Within the entries below, find every line that has the string "round", then copy it.

Extracted records:
+++++

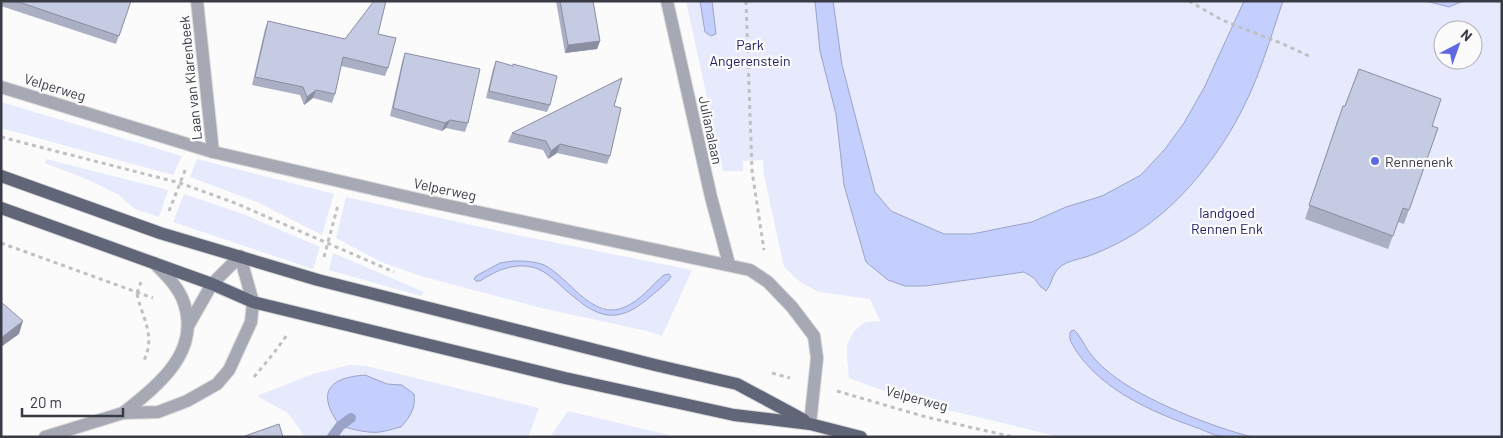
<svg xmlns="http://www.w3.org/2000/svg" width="1503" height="438" viewBox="0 0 1503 438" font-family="Barlow,sans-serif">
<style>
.green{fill:#e6eafc;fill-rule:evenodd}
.water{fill:#c5cffe;stroke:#9ba3c6}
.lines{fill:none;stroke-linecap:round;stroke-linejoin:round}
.stream{stroke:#9ba3c6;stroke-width:10}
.minor-casing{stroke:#d8d8da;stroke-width:14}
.major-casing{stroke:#d8d8da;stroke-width:14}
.path{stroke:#bfc0c2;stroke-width:3;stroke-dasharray:4 4;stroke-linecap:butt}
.minor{stroke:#a6a9b3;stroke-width:12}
.major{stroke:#616578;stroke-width:12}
.wall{fill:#aaafc4}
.shaded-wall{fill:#8b8ea0}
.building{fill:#c6cbe4;stroke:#8b8ea0}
.poi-dot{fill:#5f6ae2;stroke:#fbfbfb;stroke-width:2}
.labels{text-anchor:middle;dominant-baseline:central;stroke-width:4.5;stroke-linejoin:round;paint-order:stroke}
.park-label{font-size:14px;fill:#1f2162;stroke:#fbfbfb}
.street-label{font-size:14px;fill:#383b44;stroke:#fbfbfb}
.poi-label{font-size:14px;fill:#383b44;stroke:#fbfbfb;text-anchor:start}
</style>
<rect width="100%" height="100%" fill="#fbfbfb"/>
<!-- green -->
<g class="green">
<path d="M686 1H1502V437H1060L915 402 849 378 847 359V344L854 331 865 322 880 321 870 299 819 292 800 282 784 267 764 175 763 160 743 161V171H723ZM1443 30H1473V60H1443Z"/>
<path d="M1 102 182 156 173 175 1 128Z"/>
<path d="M46 159 168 190 159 217 135 209 119 195 91 181 45 163Z"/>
<path d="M197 159 334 194 322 235 257 202 190 177Z"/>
<path d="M184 194 243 214 320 247 313 269 173 222Z"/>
<path d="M346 197 512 234 692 270 662 336 647 331 541 308 421 276 381 262 336 238ZM500 263 551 270 595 305 613 310 627 307 671 277 639 307 622 315C610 311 593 310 581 303 571 297 564 287 555 280 529 258 505 266 480 281Z"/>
<path d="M333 253 424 292 421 296 329 270Z"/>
<path d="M350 365 366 366 539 408 528 437H305L288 413 257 396 313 374ZM365 375 387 385H402L414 394C415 408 410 416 401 427L391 428 385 431Z"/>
<path d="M568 411 677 437H550Z"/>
</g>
<!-- water -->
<g class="water">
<path d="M700 1H712L716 34 711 36 705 32Z"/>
<path d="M815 1H833L842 65 875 192 891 211 944 234H972L1032 222 1066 207 1102 196 1141 175 1165 149 1184 123 1204 88 1244 1H1283C1271 36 1260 75 1243 108 1223 149 1187 196 1150 223 1133 236 1114 246 1094 254 1083 259 1067 260 1059 268 1052 274 1052 284 1046 291L1040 286 1034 278 1024 272 925 286H905L888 280 866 262 844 185 836 114 820 51Z"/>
<path d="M1426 1H1463L1449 7Z"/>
<path d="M513 261C523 261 534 261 544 265 569 277 593 322 625 307 640 301 652 285 664 275L669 274 671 277C666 284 658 290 651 296 623 321 603 322 574 297 562 288 552 275 538 269 517 261 497 270 480 281H476L474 279 476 276 500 263Z"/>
<path d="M1074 330C1080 335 1083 343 1087 349 1093 358 1103 368 1111 374 1145 401 1210 426 1252 437 1242 437 1230 438 1221 436 1212 435 1204 430 1195 427 1152 412 1104 391 1077 352 1073 345 1067 339 1071 331Z"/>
<path d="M365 375 387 384 402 385 414 394C416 408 410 417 401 427 395 428 391 430 385 431 371 435 353 429 340 426 317 394 326 378 365 375Z"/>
</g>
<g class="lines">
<!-- stream -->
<path class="stream" d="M332 437 340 426 351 418"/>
<defs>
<g id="minor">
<path d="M197 1 213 152"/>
<path d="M667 1 711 197 729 264"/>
<path d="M1 87 213 152 417 199 750 270 768 282 792 307 814 336 817 358 810 424"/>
<path d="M123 413C157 386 201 353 184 303 179 287 165 274 154 263"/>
<path d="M45 437 123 413 158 412 187 401 217 384 229 370 251 322 253 302 240 256 212 284 188 326"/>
</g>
<g id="major">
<path d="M1 176 160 233 318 280 655 365 737 384 804 420"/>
<path d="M1 208 212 284 253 302 565 378 734 415 810 424 861 437"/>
</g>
</defs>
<!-- minor casing -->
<use href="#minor" class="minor-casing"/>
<!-- major casing -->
<use href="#major" class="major-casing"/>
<!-- path -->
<g class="path">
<path d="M746 1 752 171 764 250"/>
<path d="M1189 1 1222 20 1283 44 1309 56"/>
<path d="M1 137 180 183 235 203 394 272"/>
<path d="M169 211 186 168"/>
<path d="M1 243 153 298"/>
<path d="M324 257 338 205"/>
<path d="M137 293 141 282"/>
<path d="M137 294C142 318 157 337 143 362"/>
<path d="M772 373 790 378"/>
<path d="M254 377 273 354 287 335"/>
<path d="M837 391 926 417 1013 437"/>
</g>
<!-- minor -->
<use href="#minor" class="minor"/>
<!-- major -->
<use href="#major" class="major"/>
</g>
<!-- wall -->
<g class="wall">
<path d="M1 1H131L116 44 1 6Z"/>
<path d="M556 1H593L600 41 597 49 565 53Z"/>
<path d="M268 21 345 39 378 34 388 68 385 76 341 66 335 94 332 103 313 98 304 105 300 95 252 85 265 29Z"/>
<path d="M405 53 468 123 465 132 446 128 442 131 390 116 402 62Z"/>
<path d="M496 61 550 105 547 112 486 98 493 69Z"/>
<path d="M614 106 610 156 607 164 557 153 548 159 543 150 508 142 512 133Z"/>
<path d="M1338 119 1432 126 1438 128 1404 224 1398 222 1388 249 1305 219Z"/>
</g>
<!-- shaded-wall -->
<g class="shaded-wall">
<path d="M600 41 597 49 565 53 568 45Z"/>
<path d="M316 90 313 98 304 105 307 97Z"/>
<path d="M450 120 446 128 442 131 445 123Z"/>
<path d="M560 144 557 153 548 159 551 151Z"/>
<path d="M23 321 19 334 1 347V338Z"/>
</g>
<!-- building -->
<g class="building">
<path d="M16 1H131L119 36Z"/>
<path d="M374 1H386L378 34 396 38 388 68 343 57 335 94 316 90 307 97 303 87 255 77 268 21 345 39Z"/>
<path d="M560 1H593L600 41 568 45Z"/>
<path d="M405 53 480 69 468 123 450 120 445 123 393 108Z"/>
<path d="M496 61 513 66V64L557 76 550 105 489 91Z"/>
<path d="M1359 69 1441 99 1432 126 1438 128 1409 210 1403 208 1393 236 1309 205 1343 106H1345Z"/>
<path d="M622 78 614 106 621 108 610 156 560 144 551 151 546 141 512 133Z"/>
<path d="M1 302 23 321 1 338Z"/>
<path d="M279 424 283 437H242Z"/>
</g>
<!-- markers -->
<circle class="poi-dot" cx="1375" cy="161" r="5"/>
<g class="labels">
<!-- park labels -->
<g class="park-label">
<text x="750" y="44">Park<tspan x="750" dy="16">Angerenstein</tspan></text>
<text x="1227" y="212">landgoed<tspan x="1227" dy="16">Rennen Enk</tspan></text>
</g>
<!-- street labels -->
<g class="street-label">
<text transform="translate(190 78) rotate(-96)">Laan van Klarenbeek</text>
<text transform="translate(55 87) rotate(17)">Velperweg</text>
<text transform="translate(711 130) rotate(78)">Julianalaan</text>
<text transform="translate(445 189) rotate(12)">Velperweg</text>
<text transform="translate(917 398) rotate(15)">Velperweg</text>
</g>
<!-- poi labels -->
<g class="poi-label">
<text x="1385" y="161">Rennenenk</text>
</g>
</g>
<!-- border -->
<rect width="1503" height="438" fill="none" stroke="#383b44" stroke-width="5"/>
<!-- north arrow -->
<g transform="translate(1458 45) rotate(41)"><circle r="24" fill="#fbfbfb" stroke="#adaeb2"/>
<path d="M0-4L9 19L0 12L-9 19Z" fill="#5f6ae2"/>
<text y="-8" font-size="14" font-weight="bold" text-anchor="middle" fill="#383b44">N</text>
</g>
<!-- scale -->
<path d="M22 408v8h101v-8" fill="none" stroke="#383b44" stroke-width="2.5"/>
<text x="30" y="408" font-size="15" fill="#383b44" stroke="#fbfbfb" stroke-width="4" paint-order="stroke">20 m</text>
</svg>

+++++

TASK SOLUTION:
.lines{fill:none;stroke-linecap:round;stroke-linejoin:round}
.labels{text-anchor:middle;dominant-baseline:central;stroke-width:4.5;stroke-linejoin:round;paint-order:stroke}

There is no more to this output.